L'acido nucleico è diviso in acido desossiribonucleico (DNA) e acido ribonucleico (RNA), tra i quali l'RNA può essere diviso in RNA ribosomiale (rRNA), RNA messaggero (mRNA) e RNA di trasferimento (tRNA) secondo diverse funzioni.

Il DNA è concentrato principalmente nel nucleo, nei mitocondri e nei cloroplasti, mentre l'RNA è distribuito principalmente nel citoplasma.

Poiché le basi puriniche e pirimidiniche hanno doppi legami coniugati negli acidi nucleici, gli acidi nucleici hanno le caratteristiche dell'assorbimento dell'ultravioletto.L'assorbimento ultravioletto dei sali di sodio del DNA è di circa 260 nm e la sua assorbanza è espressa come A260, ed è al livello di assorbimento a 230 nm, quindi è possibile utilizzare la spettroscopia ultravioletta.Gli acidi nucleici vengono determinati quantitativamente e qualitativamente mediante un luminometro.

Gli acidi nucleici sono anfoliti, che sono equivalenti ai poliacidi.Gli acidi nucleici possono essere dissociati in anioni utilizzando tamponi neutri o alcalini e posti in un campo elettrico per spostarsi verso l'anodo.Questo è il principio dell'elettroforesi.

Principi e requisiti di estrazione e purificazione degli acidi nucleici

1. Garantire l'integrità della struttura primaria dell'acido nucleico

2. Eliminare la contaminazione di altre molecole (ad esempio escludendo l'interferenza dell'RNA durante l'estrazione del DNA)

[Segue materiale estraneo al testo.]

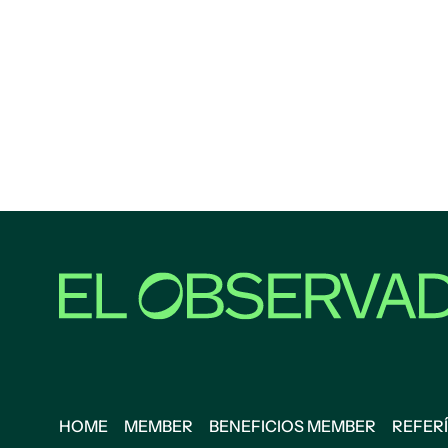
HOME
MEMBER
BENEFICIOS MEMBER
REFERÍ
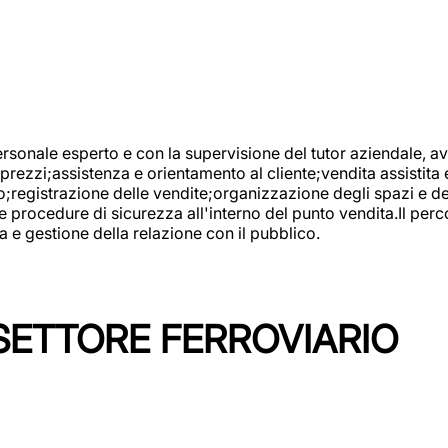
onale esperto e con la supervisione del tutor aziendale, avr
prezzi;assistenza e orientamento al cliente;vendita assistita 
registrazione delle vendite;organizzazione degli spazi e dei 
e procedure di sicurezza all'interno del punto vendita.Il perc
a e gestione della relazione con il pubblico.
SETTORE FERROVIARIO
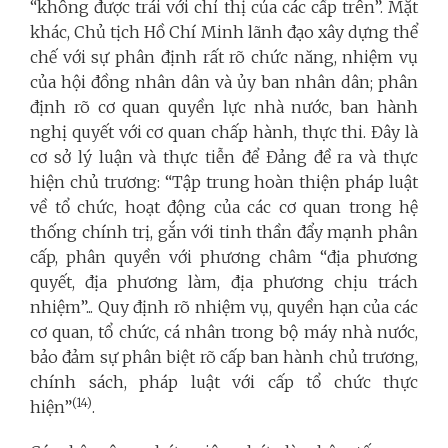
“không được trái với chỉ thị của các cấp trên”. Mặt
khác, Chủ tịch Hồ Chí Minh lãnh đạo xây dựng thể
chế với sự phân định rất rõ chức năng, nhiệm vụ
của hội đồng nhân dân và ủy ban nhân dân; phân
định rõ cơ quan quyền lực nhà nước, ban hành
nghị quyết với cơ quan chấp hành, thực thi. Đây là
cơ sở lý luận và thực tiễn để Đảng đề ra và thực
hiện chủ trương: “Tập trung hoàn thiện pháp luật
về tổ chức, hoạt động của các cơ quan trong hệ
thống chính trị, gắn với tinh thần đẩy mạnh phân
cấp, phân quyền với phương châm “địa phương
quyết, địa phương làm, địa phương chịu trách
nhiệm”... Quy định rõ nhiệm vụ, quyền hạn của các
cơ quan, tổ chức, cá nhân trong bộ máy nhà nước,
bảo đảm sự phân biệt rõ cấp ban hành chủ trương,
chính sách, pháp luật với cấp tổ chức thực
(
14
)
hiện”
.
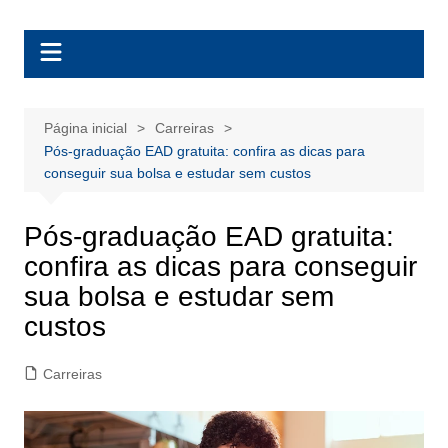
Ir
BolsasEAD
para
o
conteúdo
Página inicial
Carreiras
Pós-graduação EAD gratuita: confira as dicas para
conseguir sua bolsa e estudar sem custos
Pós-graduação EAD gratuita:
confira as dicas para conseguir
sua bolsa e estudar sem
custos
Carreiras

3. Non devono essere presenti solventi organici e alte concentrazioni di ioni metallici che inibiscono gli enzimi nei campioni di acido nucleico

4. Ridurre il più possibile le sostanze macromolecolari come proteine, polisaccaridi e lipidi

Metodo di estrazione e purificazione degli acidi nucleici

1. Metodo di estrazione con fenolo/cloroformio

È stato inventato nel 1956. Dopo aver trattato il liquido cellulare rotto o l'omogeneizzato del tessuto con fenolo/cloroformio, i componenti dell'acido nucleico, principalmente il DNA, vengono disciolti nella fase acquosa, i lipidi si trovano principalmente nella fase organica e le proteine ​​si trovano tra le due fasi.

2. Precipitazione dell'alcol

L'etanolo può eliminare lo strato di idratazione dell'acido nucleico ed esporre il gruppo fosfato caricato negativamente, mentre gli ioni caricati positivamente come NA﹢ possono combinarsi con il gruppo fosfato per formare un precipitato.

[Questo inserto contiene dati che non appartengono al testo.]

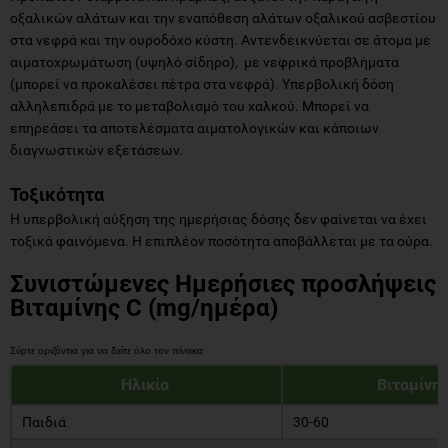
οξαλικών αλάτων και την εναπόθεση αλάτων οξαλικού ασβεστίου
στα νεφρά και την ουροδόχο κύστη. Αντενδεικνύεται σε άτομα με
αιματοχρωμάτωση (υψηλό σίδηρο), με νεφρικά προβλήματα
(μπορεί να προκαλέσει πέτρα στα νεφρά). Υπερβολική δόση
αλληλεπιδρά με το μεταβολισμό του χαλκού. Μπορεί να
επηρεάσει τα αποτελέσματα αιματολογικών και κάποιων
διαγνωστικών εξετάσεων.
Τοξικότητα
Η υπερβολική αύξηση της ημερήσιας δόσης δεν φαίνεται να έχει
τοξικά φαινόμενα. Η επιπλέον ποσότητα αποβάλλεται με τα ούρα.
Συνιστώμενες Ημερήσιες προσλήψεις
Βιταμίνης C (mg/ημέρα)
Ηλικία
Βιταμίνη 
Παιδιά
30-60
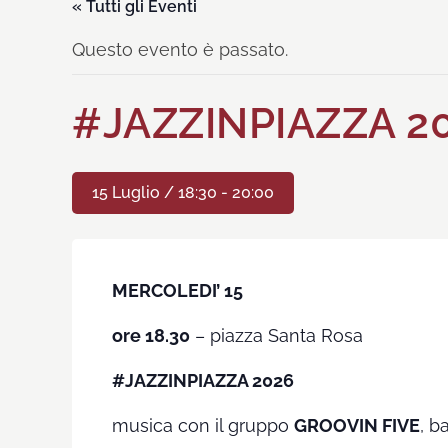
« Tutti gli Eventi
Questo evento è passato.
#JAZZINPIAZZA 2
15 Luglio / 18:30
-
20:00
MERCOLEDI’ 15
ore 18.30
– piazza Santa Rosa
#JAZZINPIAZZA 2026
musica con il gruppo
GROOVIN FIVE
, b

3. Metodo su colonna cromatografica

Attraverso lo speciale materiale di adsorbimento a base di silice, il DNA può essere adsorbito in modo specifico, mentre l'RNA e le proteine ​​possono passare senza problemi, quindi utilizzare sale elevato e pH basso per legare l'acido nucleico ed eluire con sale basso e pH elevato per separare e purificare i nucleici acido.

4. Metodo alcalino di cracking termico

L'estrazione alcalina utilizza principalmente le differenze topologiche tra plasmidi circolari chiusi covalentemente e cromatina lineare per separarli.In condizioni alcaline, le proteine ​​denaturate sono solubili.

5. Metodo di pirolisi bollente

La soluzione di DNA viene trattata termicamente per sfruttare le proprietà delle molecole di DNA lineari per separare i frammenti di DNA dal precipitato formato da proteine ​​denaturate e detriti cellulari mediante centrifugazione.

6. Metodo delle perle nanomagnetiche

Utilizzando la nanotecnologia per migliorare e modificare la superficie delle nanoparticelle superparamagnetiche, vengono preparate sfere nanomagnetiche di ossido di silicio superparamagnetico.Le sfere magnetiche possono riconoscere in modo specifico e legarsi in modo efficiente alle molecole di acido nucleico su un'interfaccia microscopica.Utilizzando le proprietà superparamagnetiche delle nanosfere di silice, sotto l'azione di sali caotropici (guanidina cloridrato, guanidina isotiocianato, ecc.) e un campo magnetico esterno, DNA e RNA sono stati isolati da sangue, tessuti animali, cibo, microrganismi patogeni e altri campioni.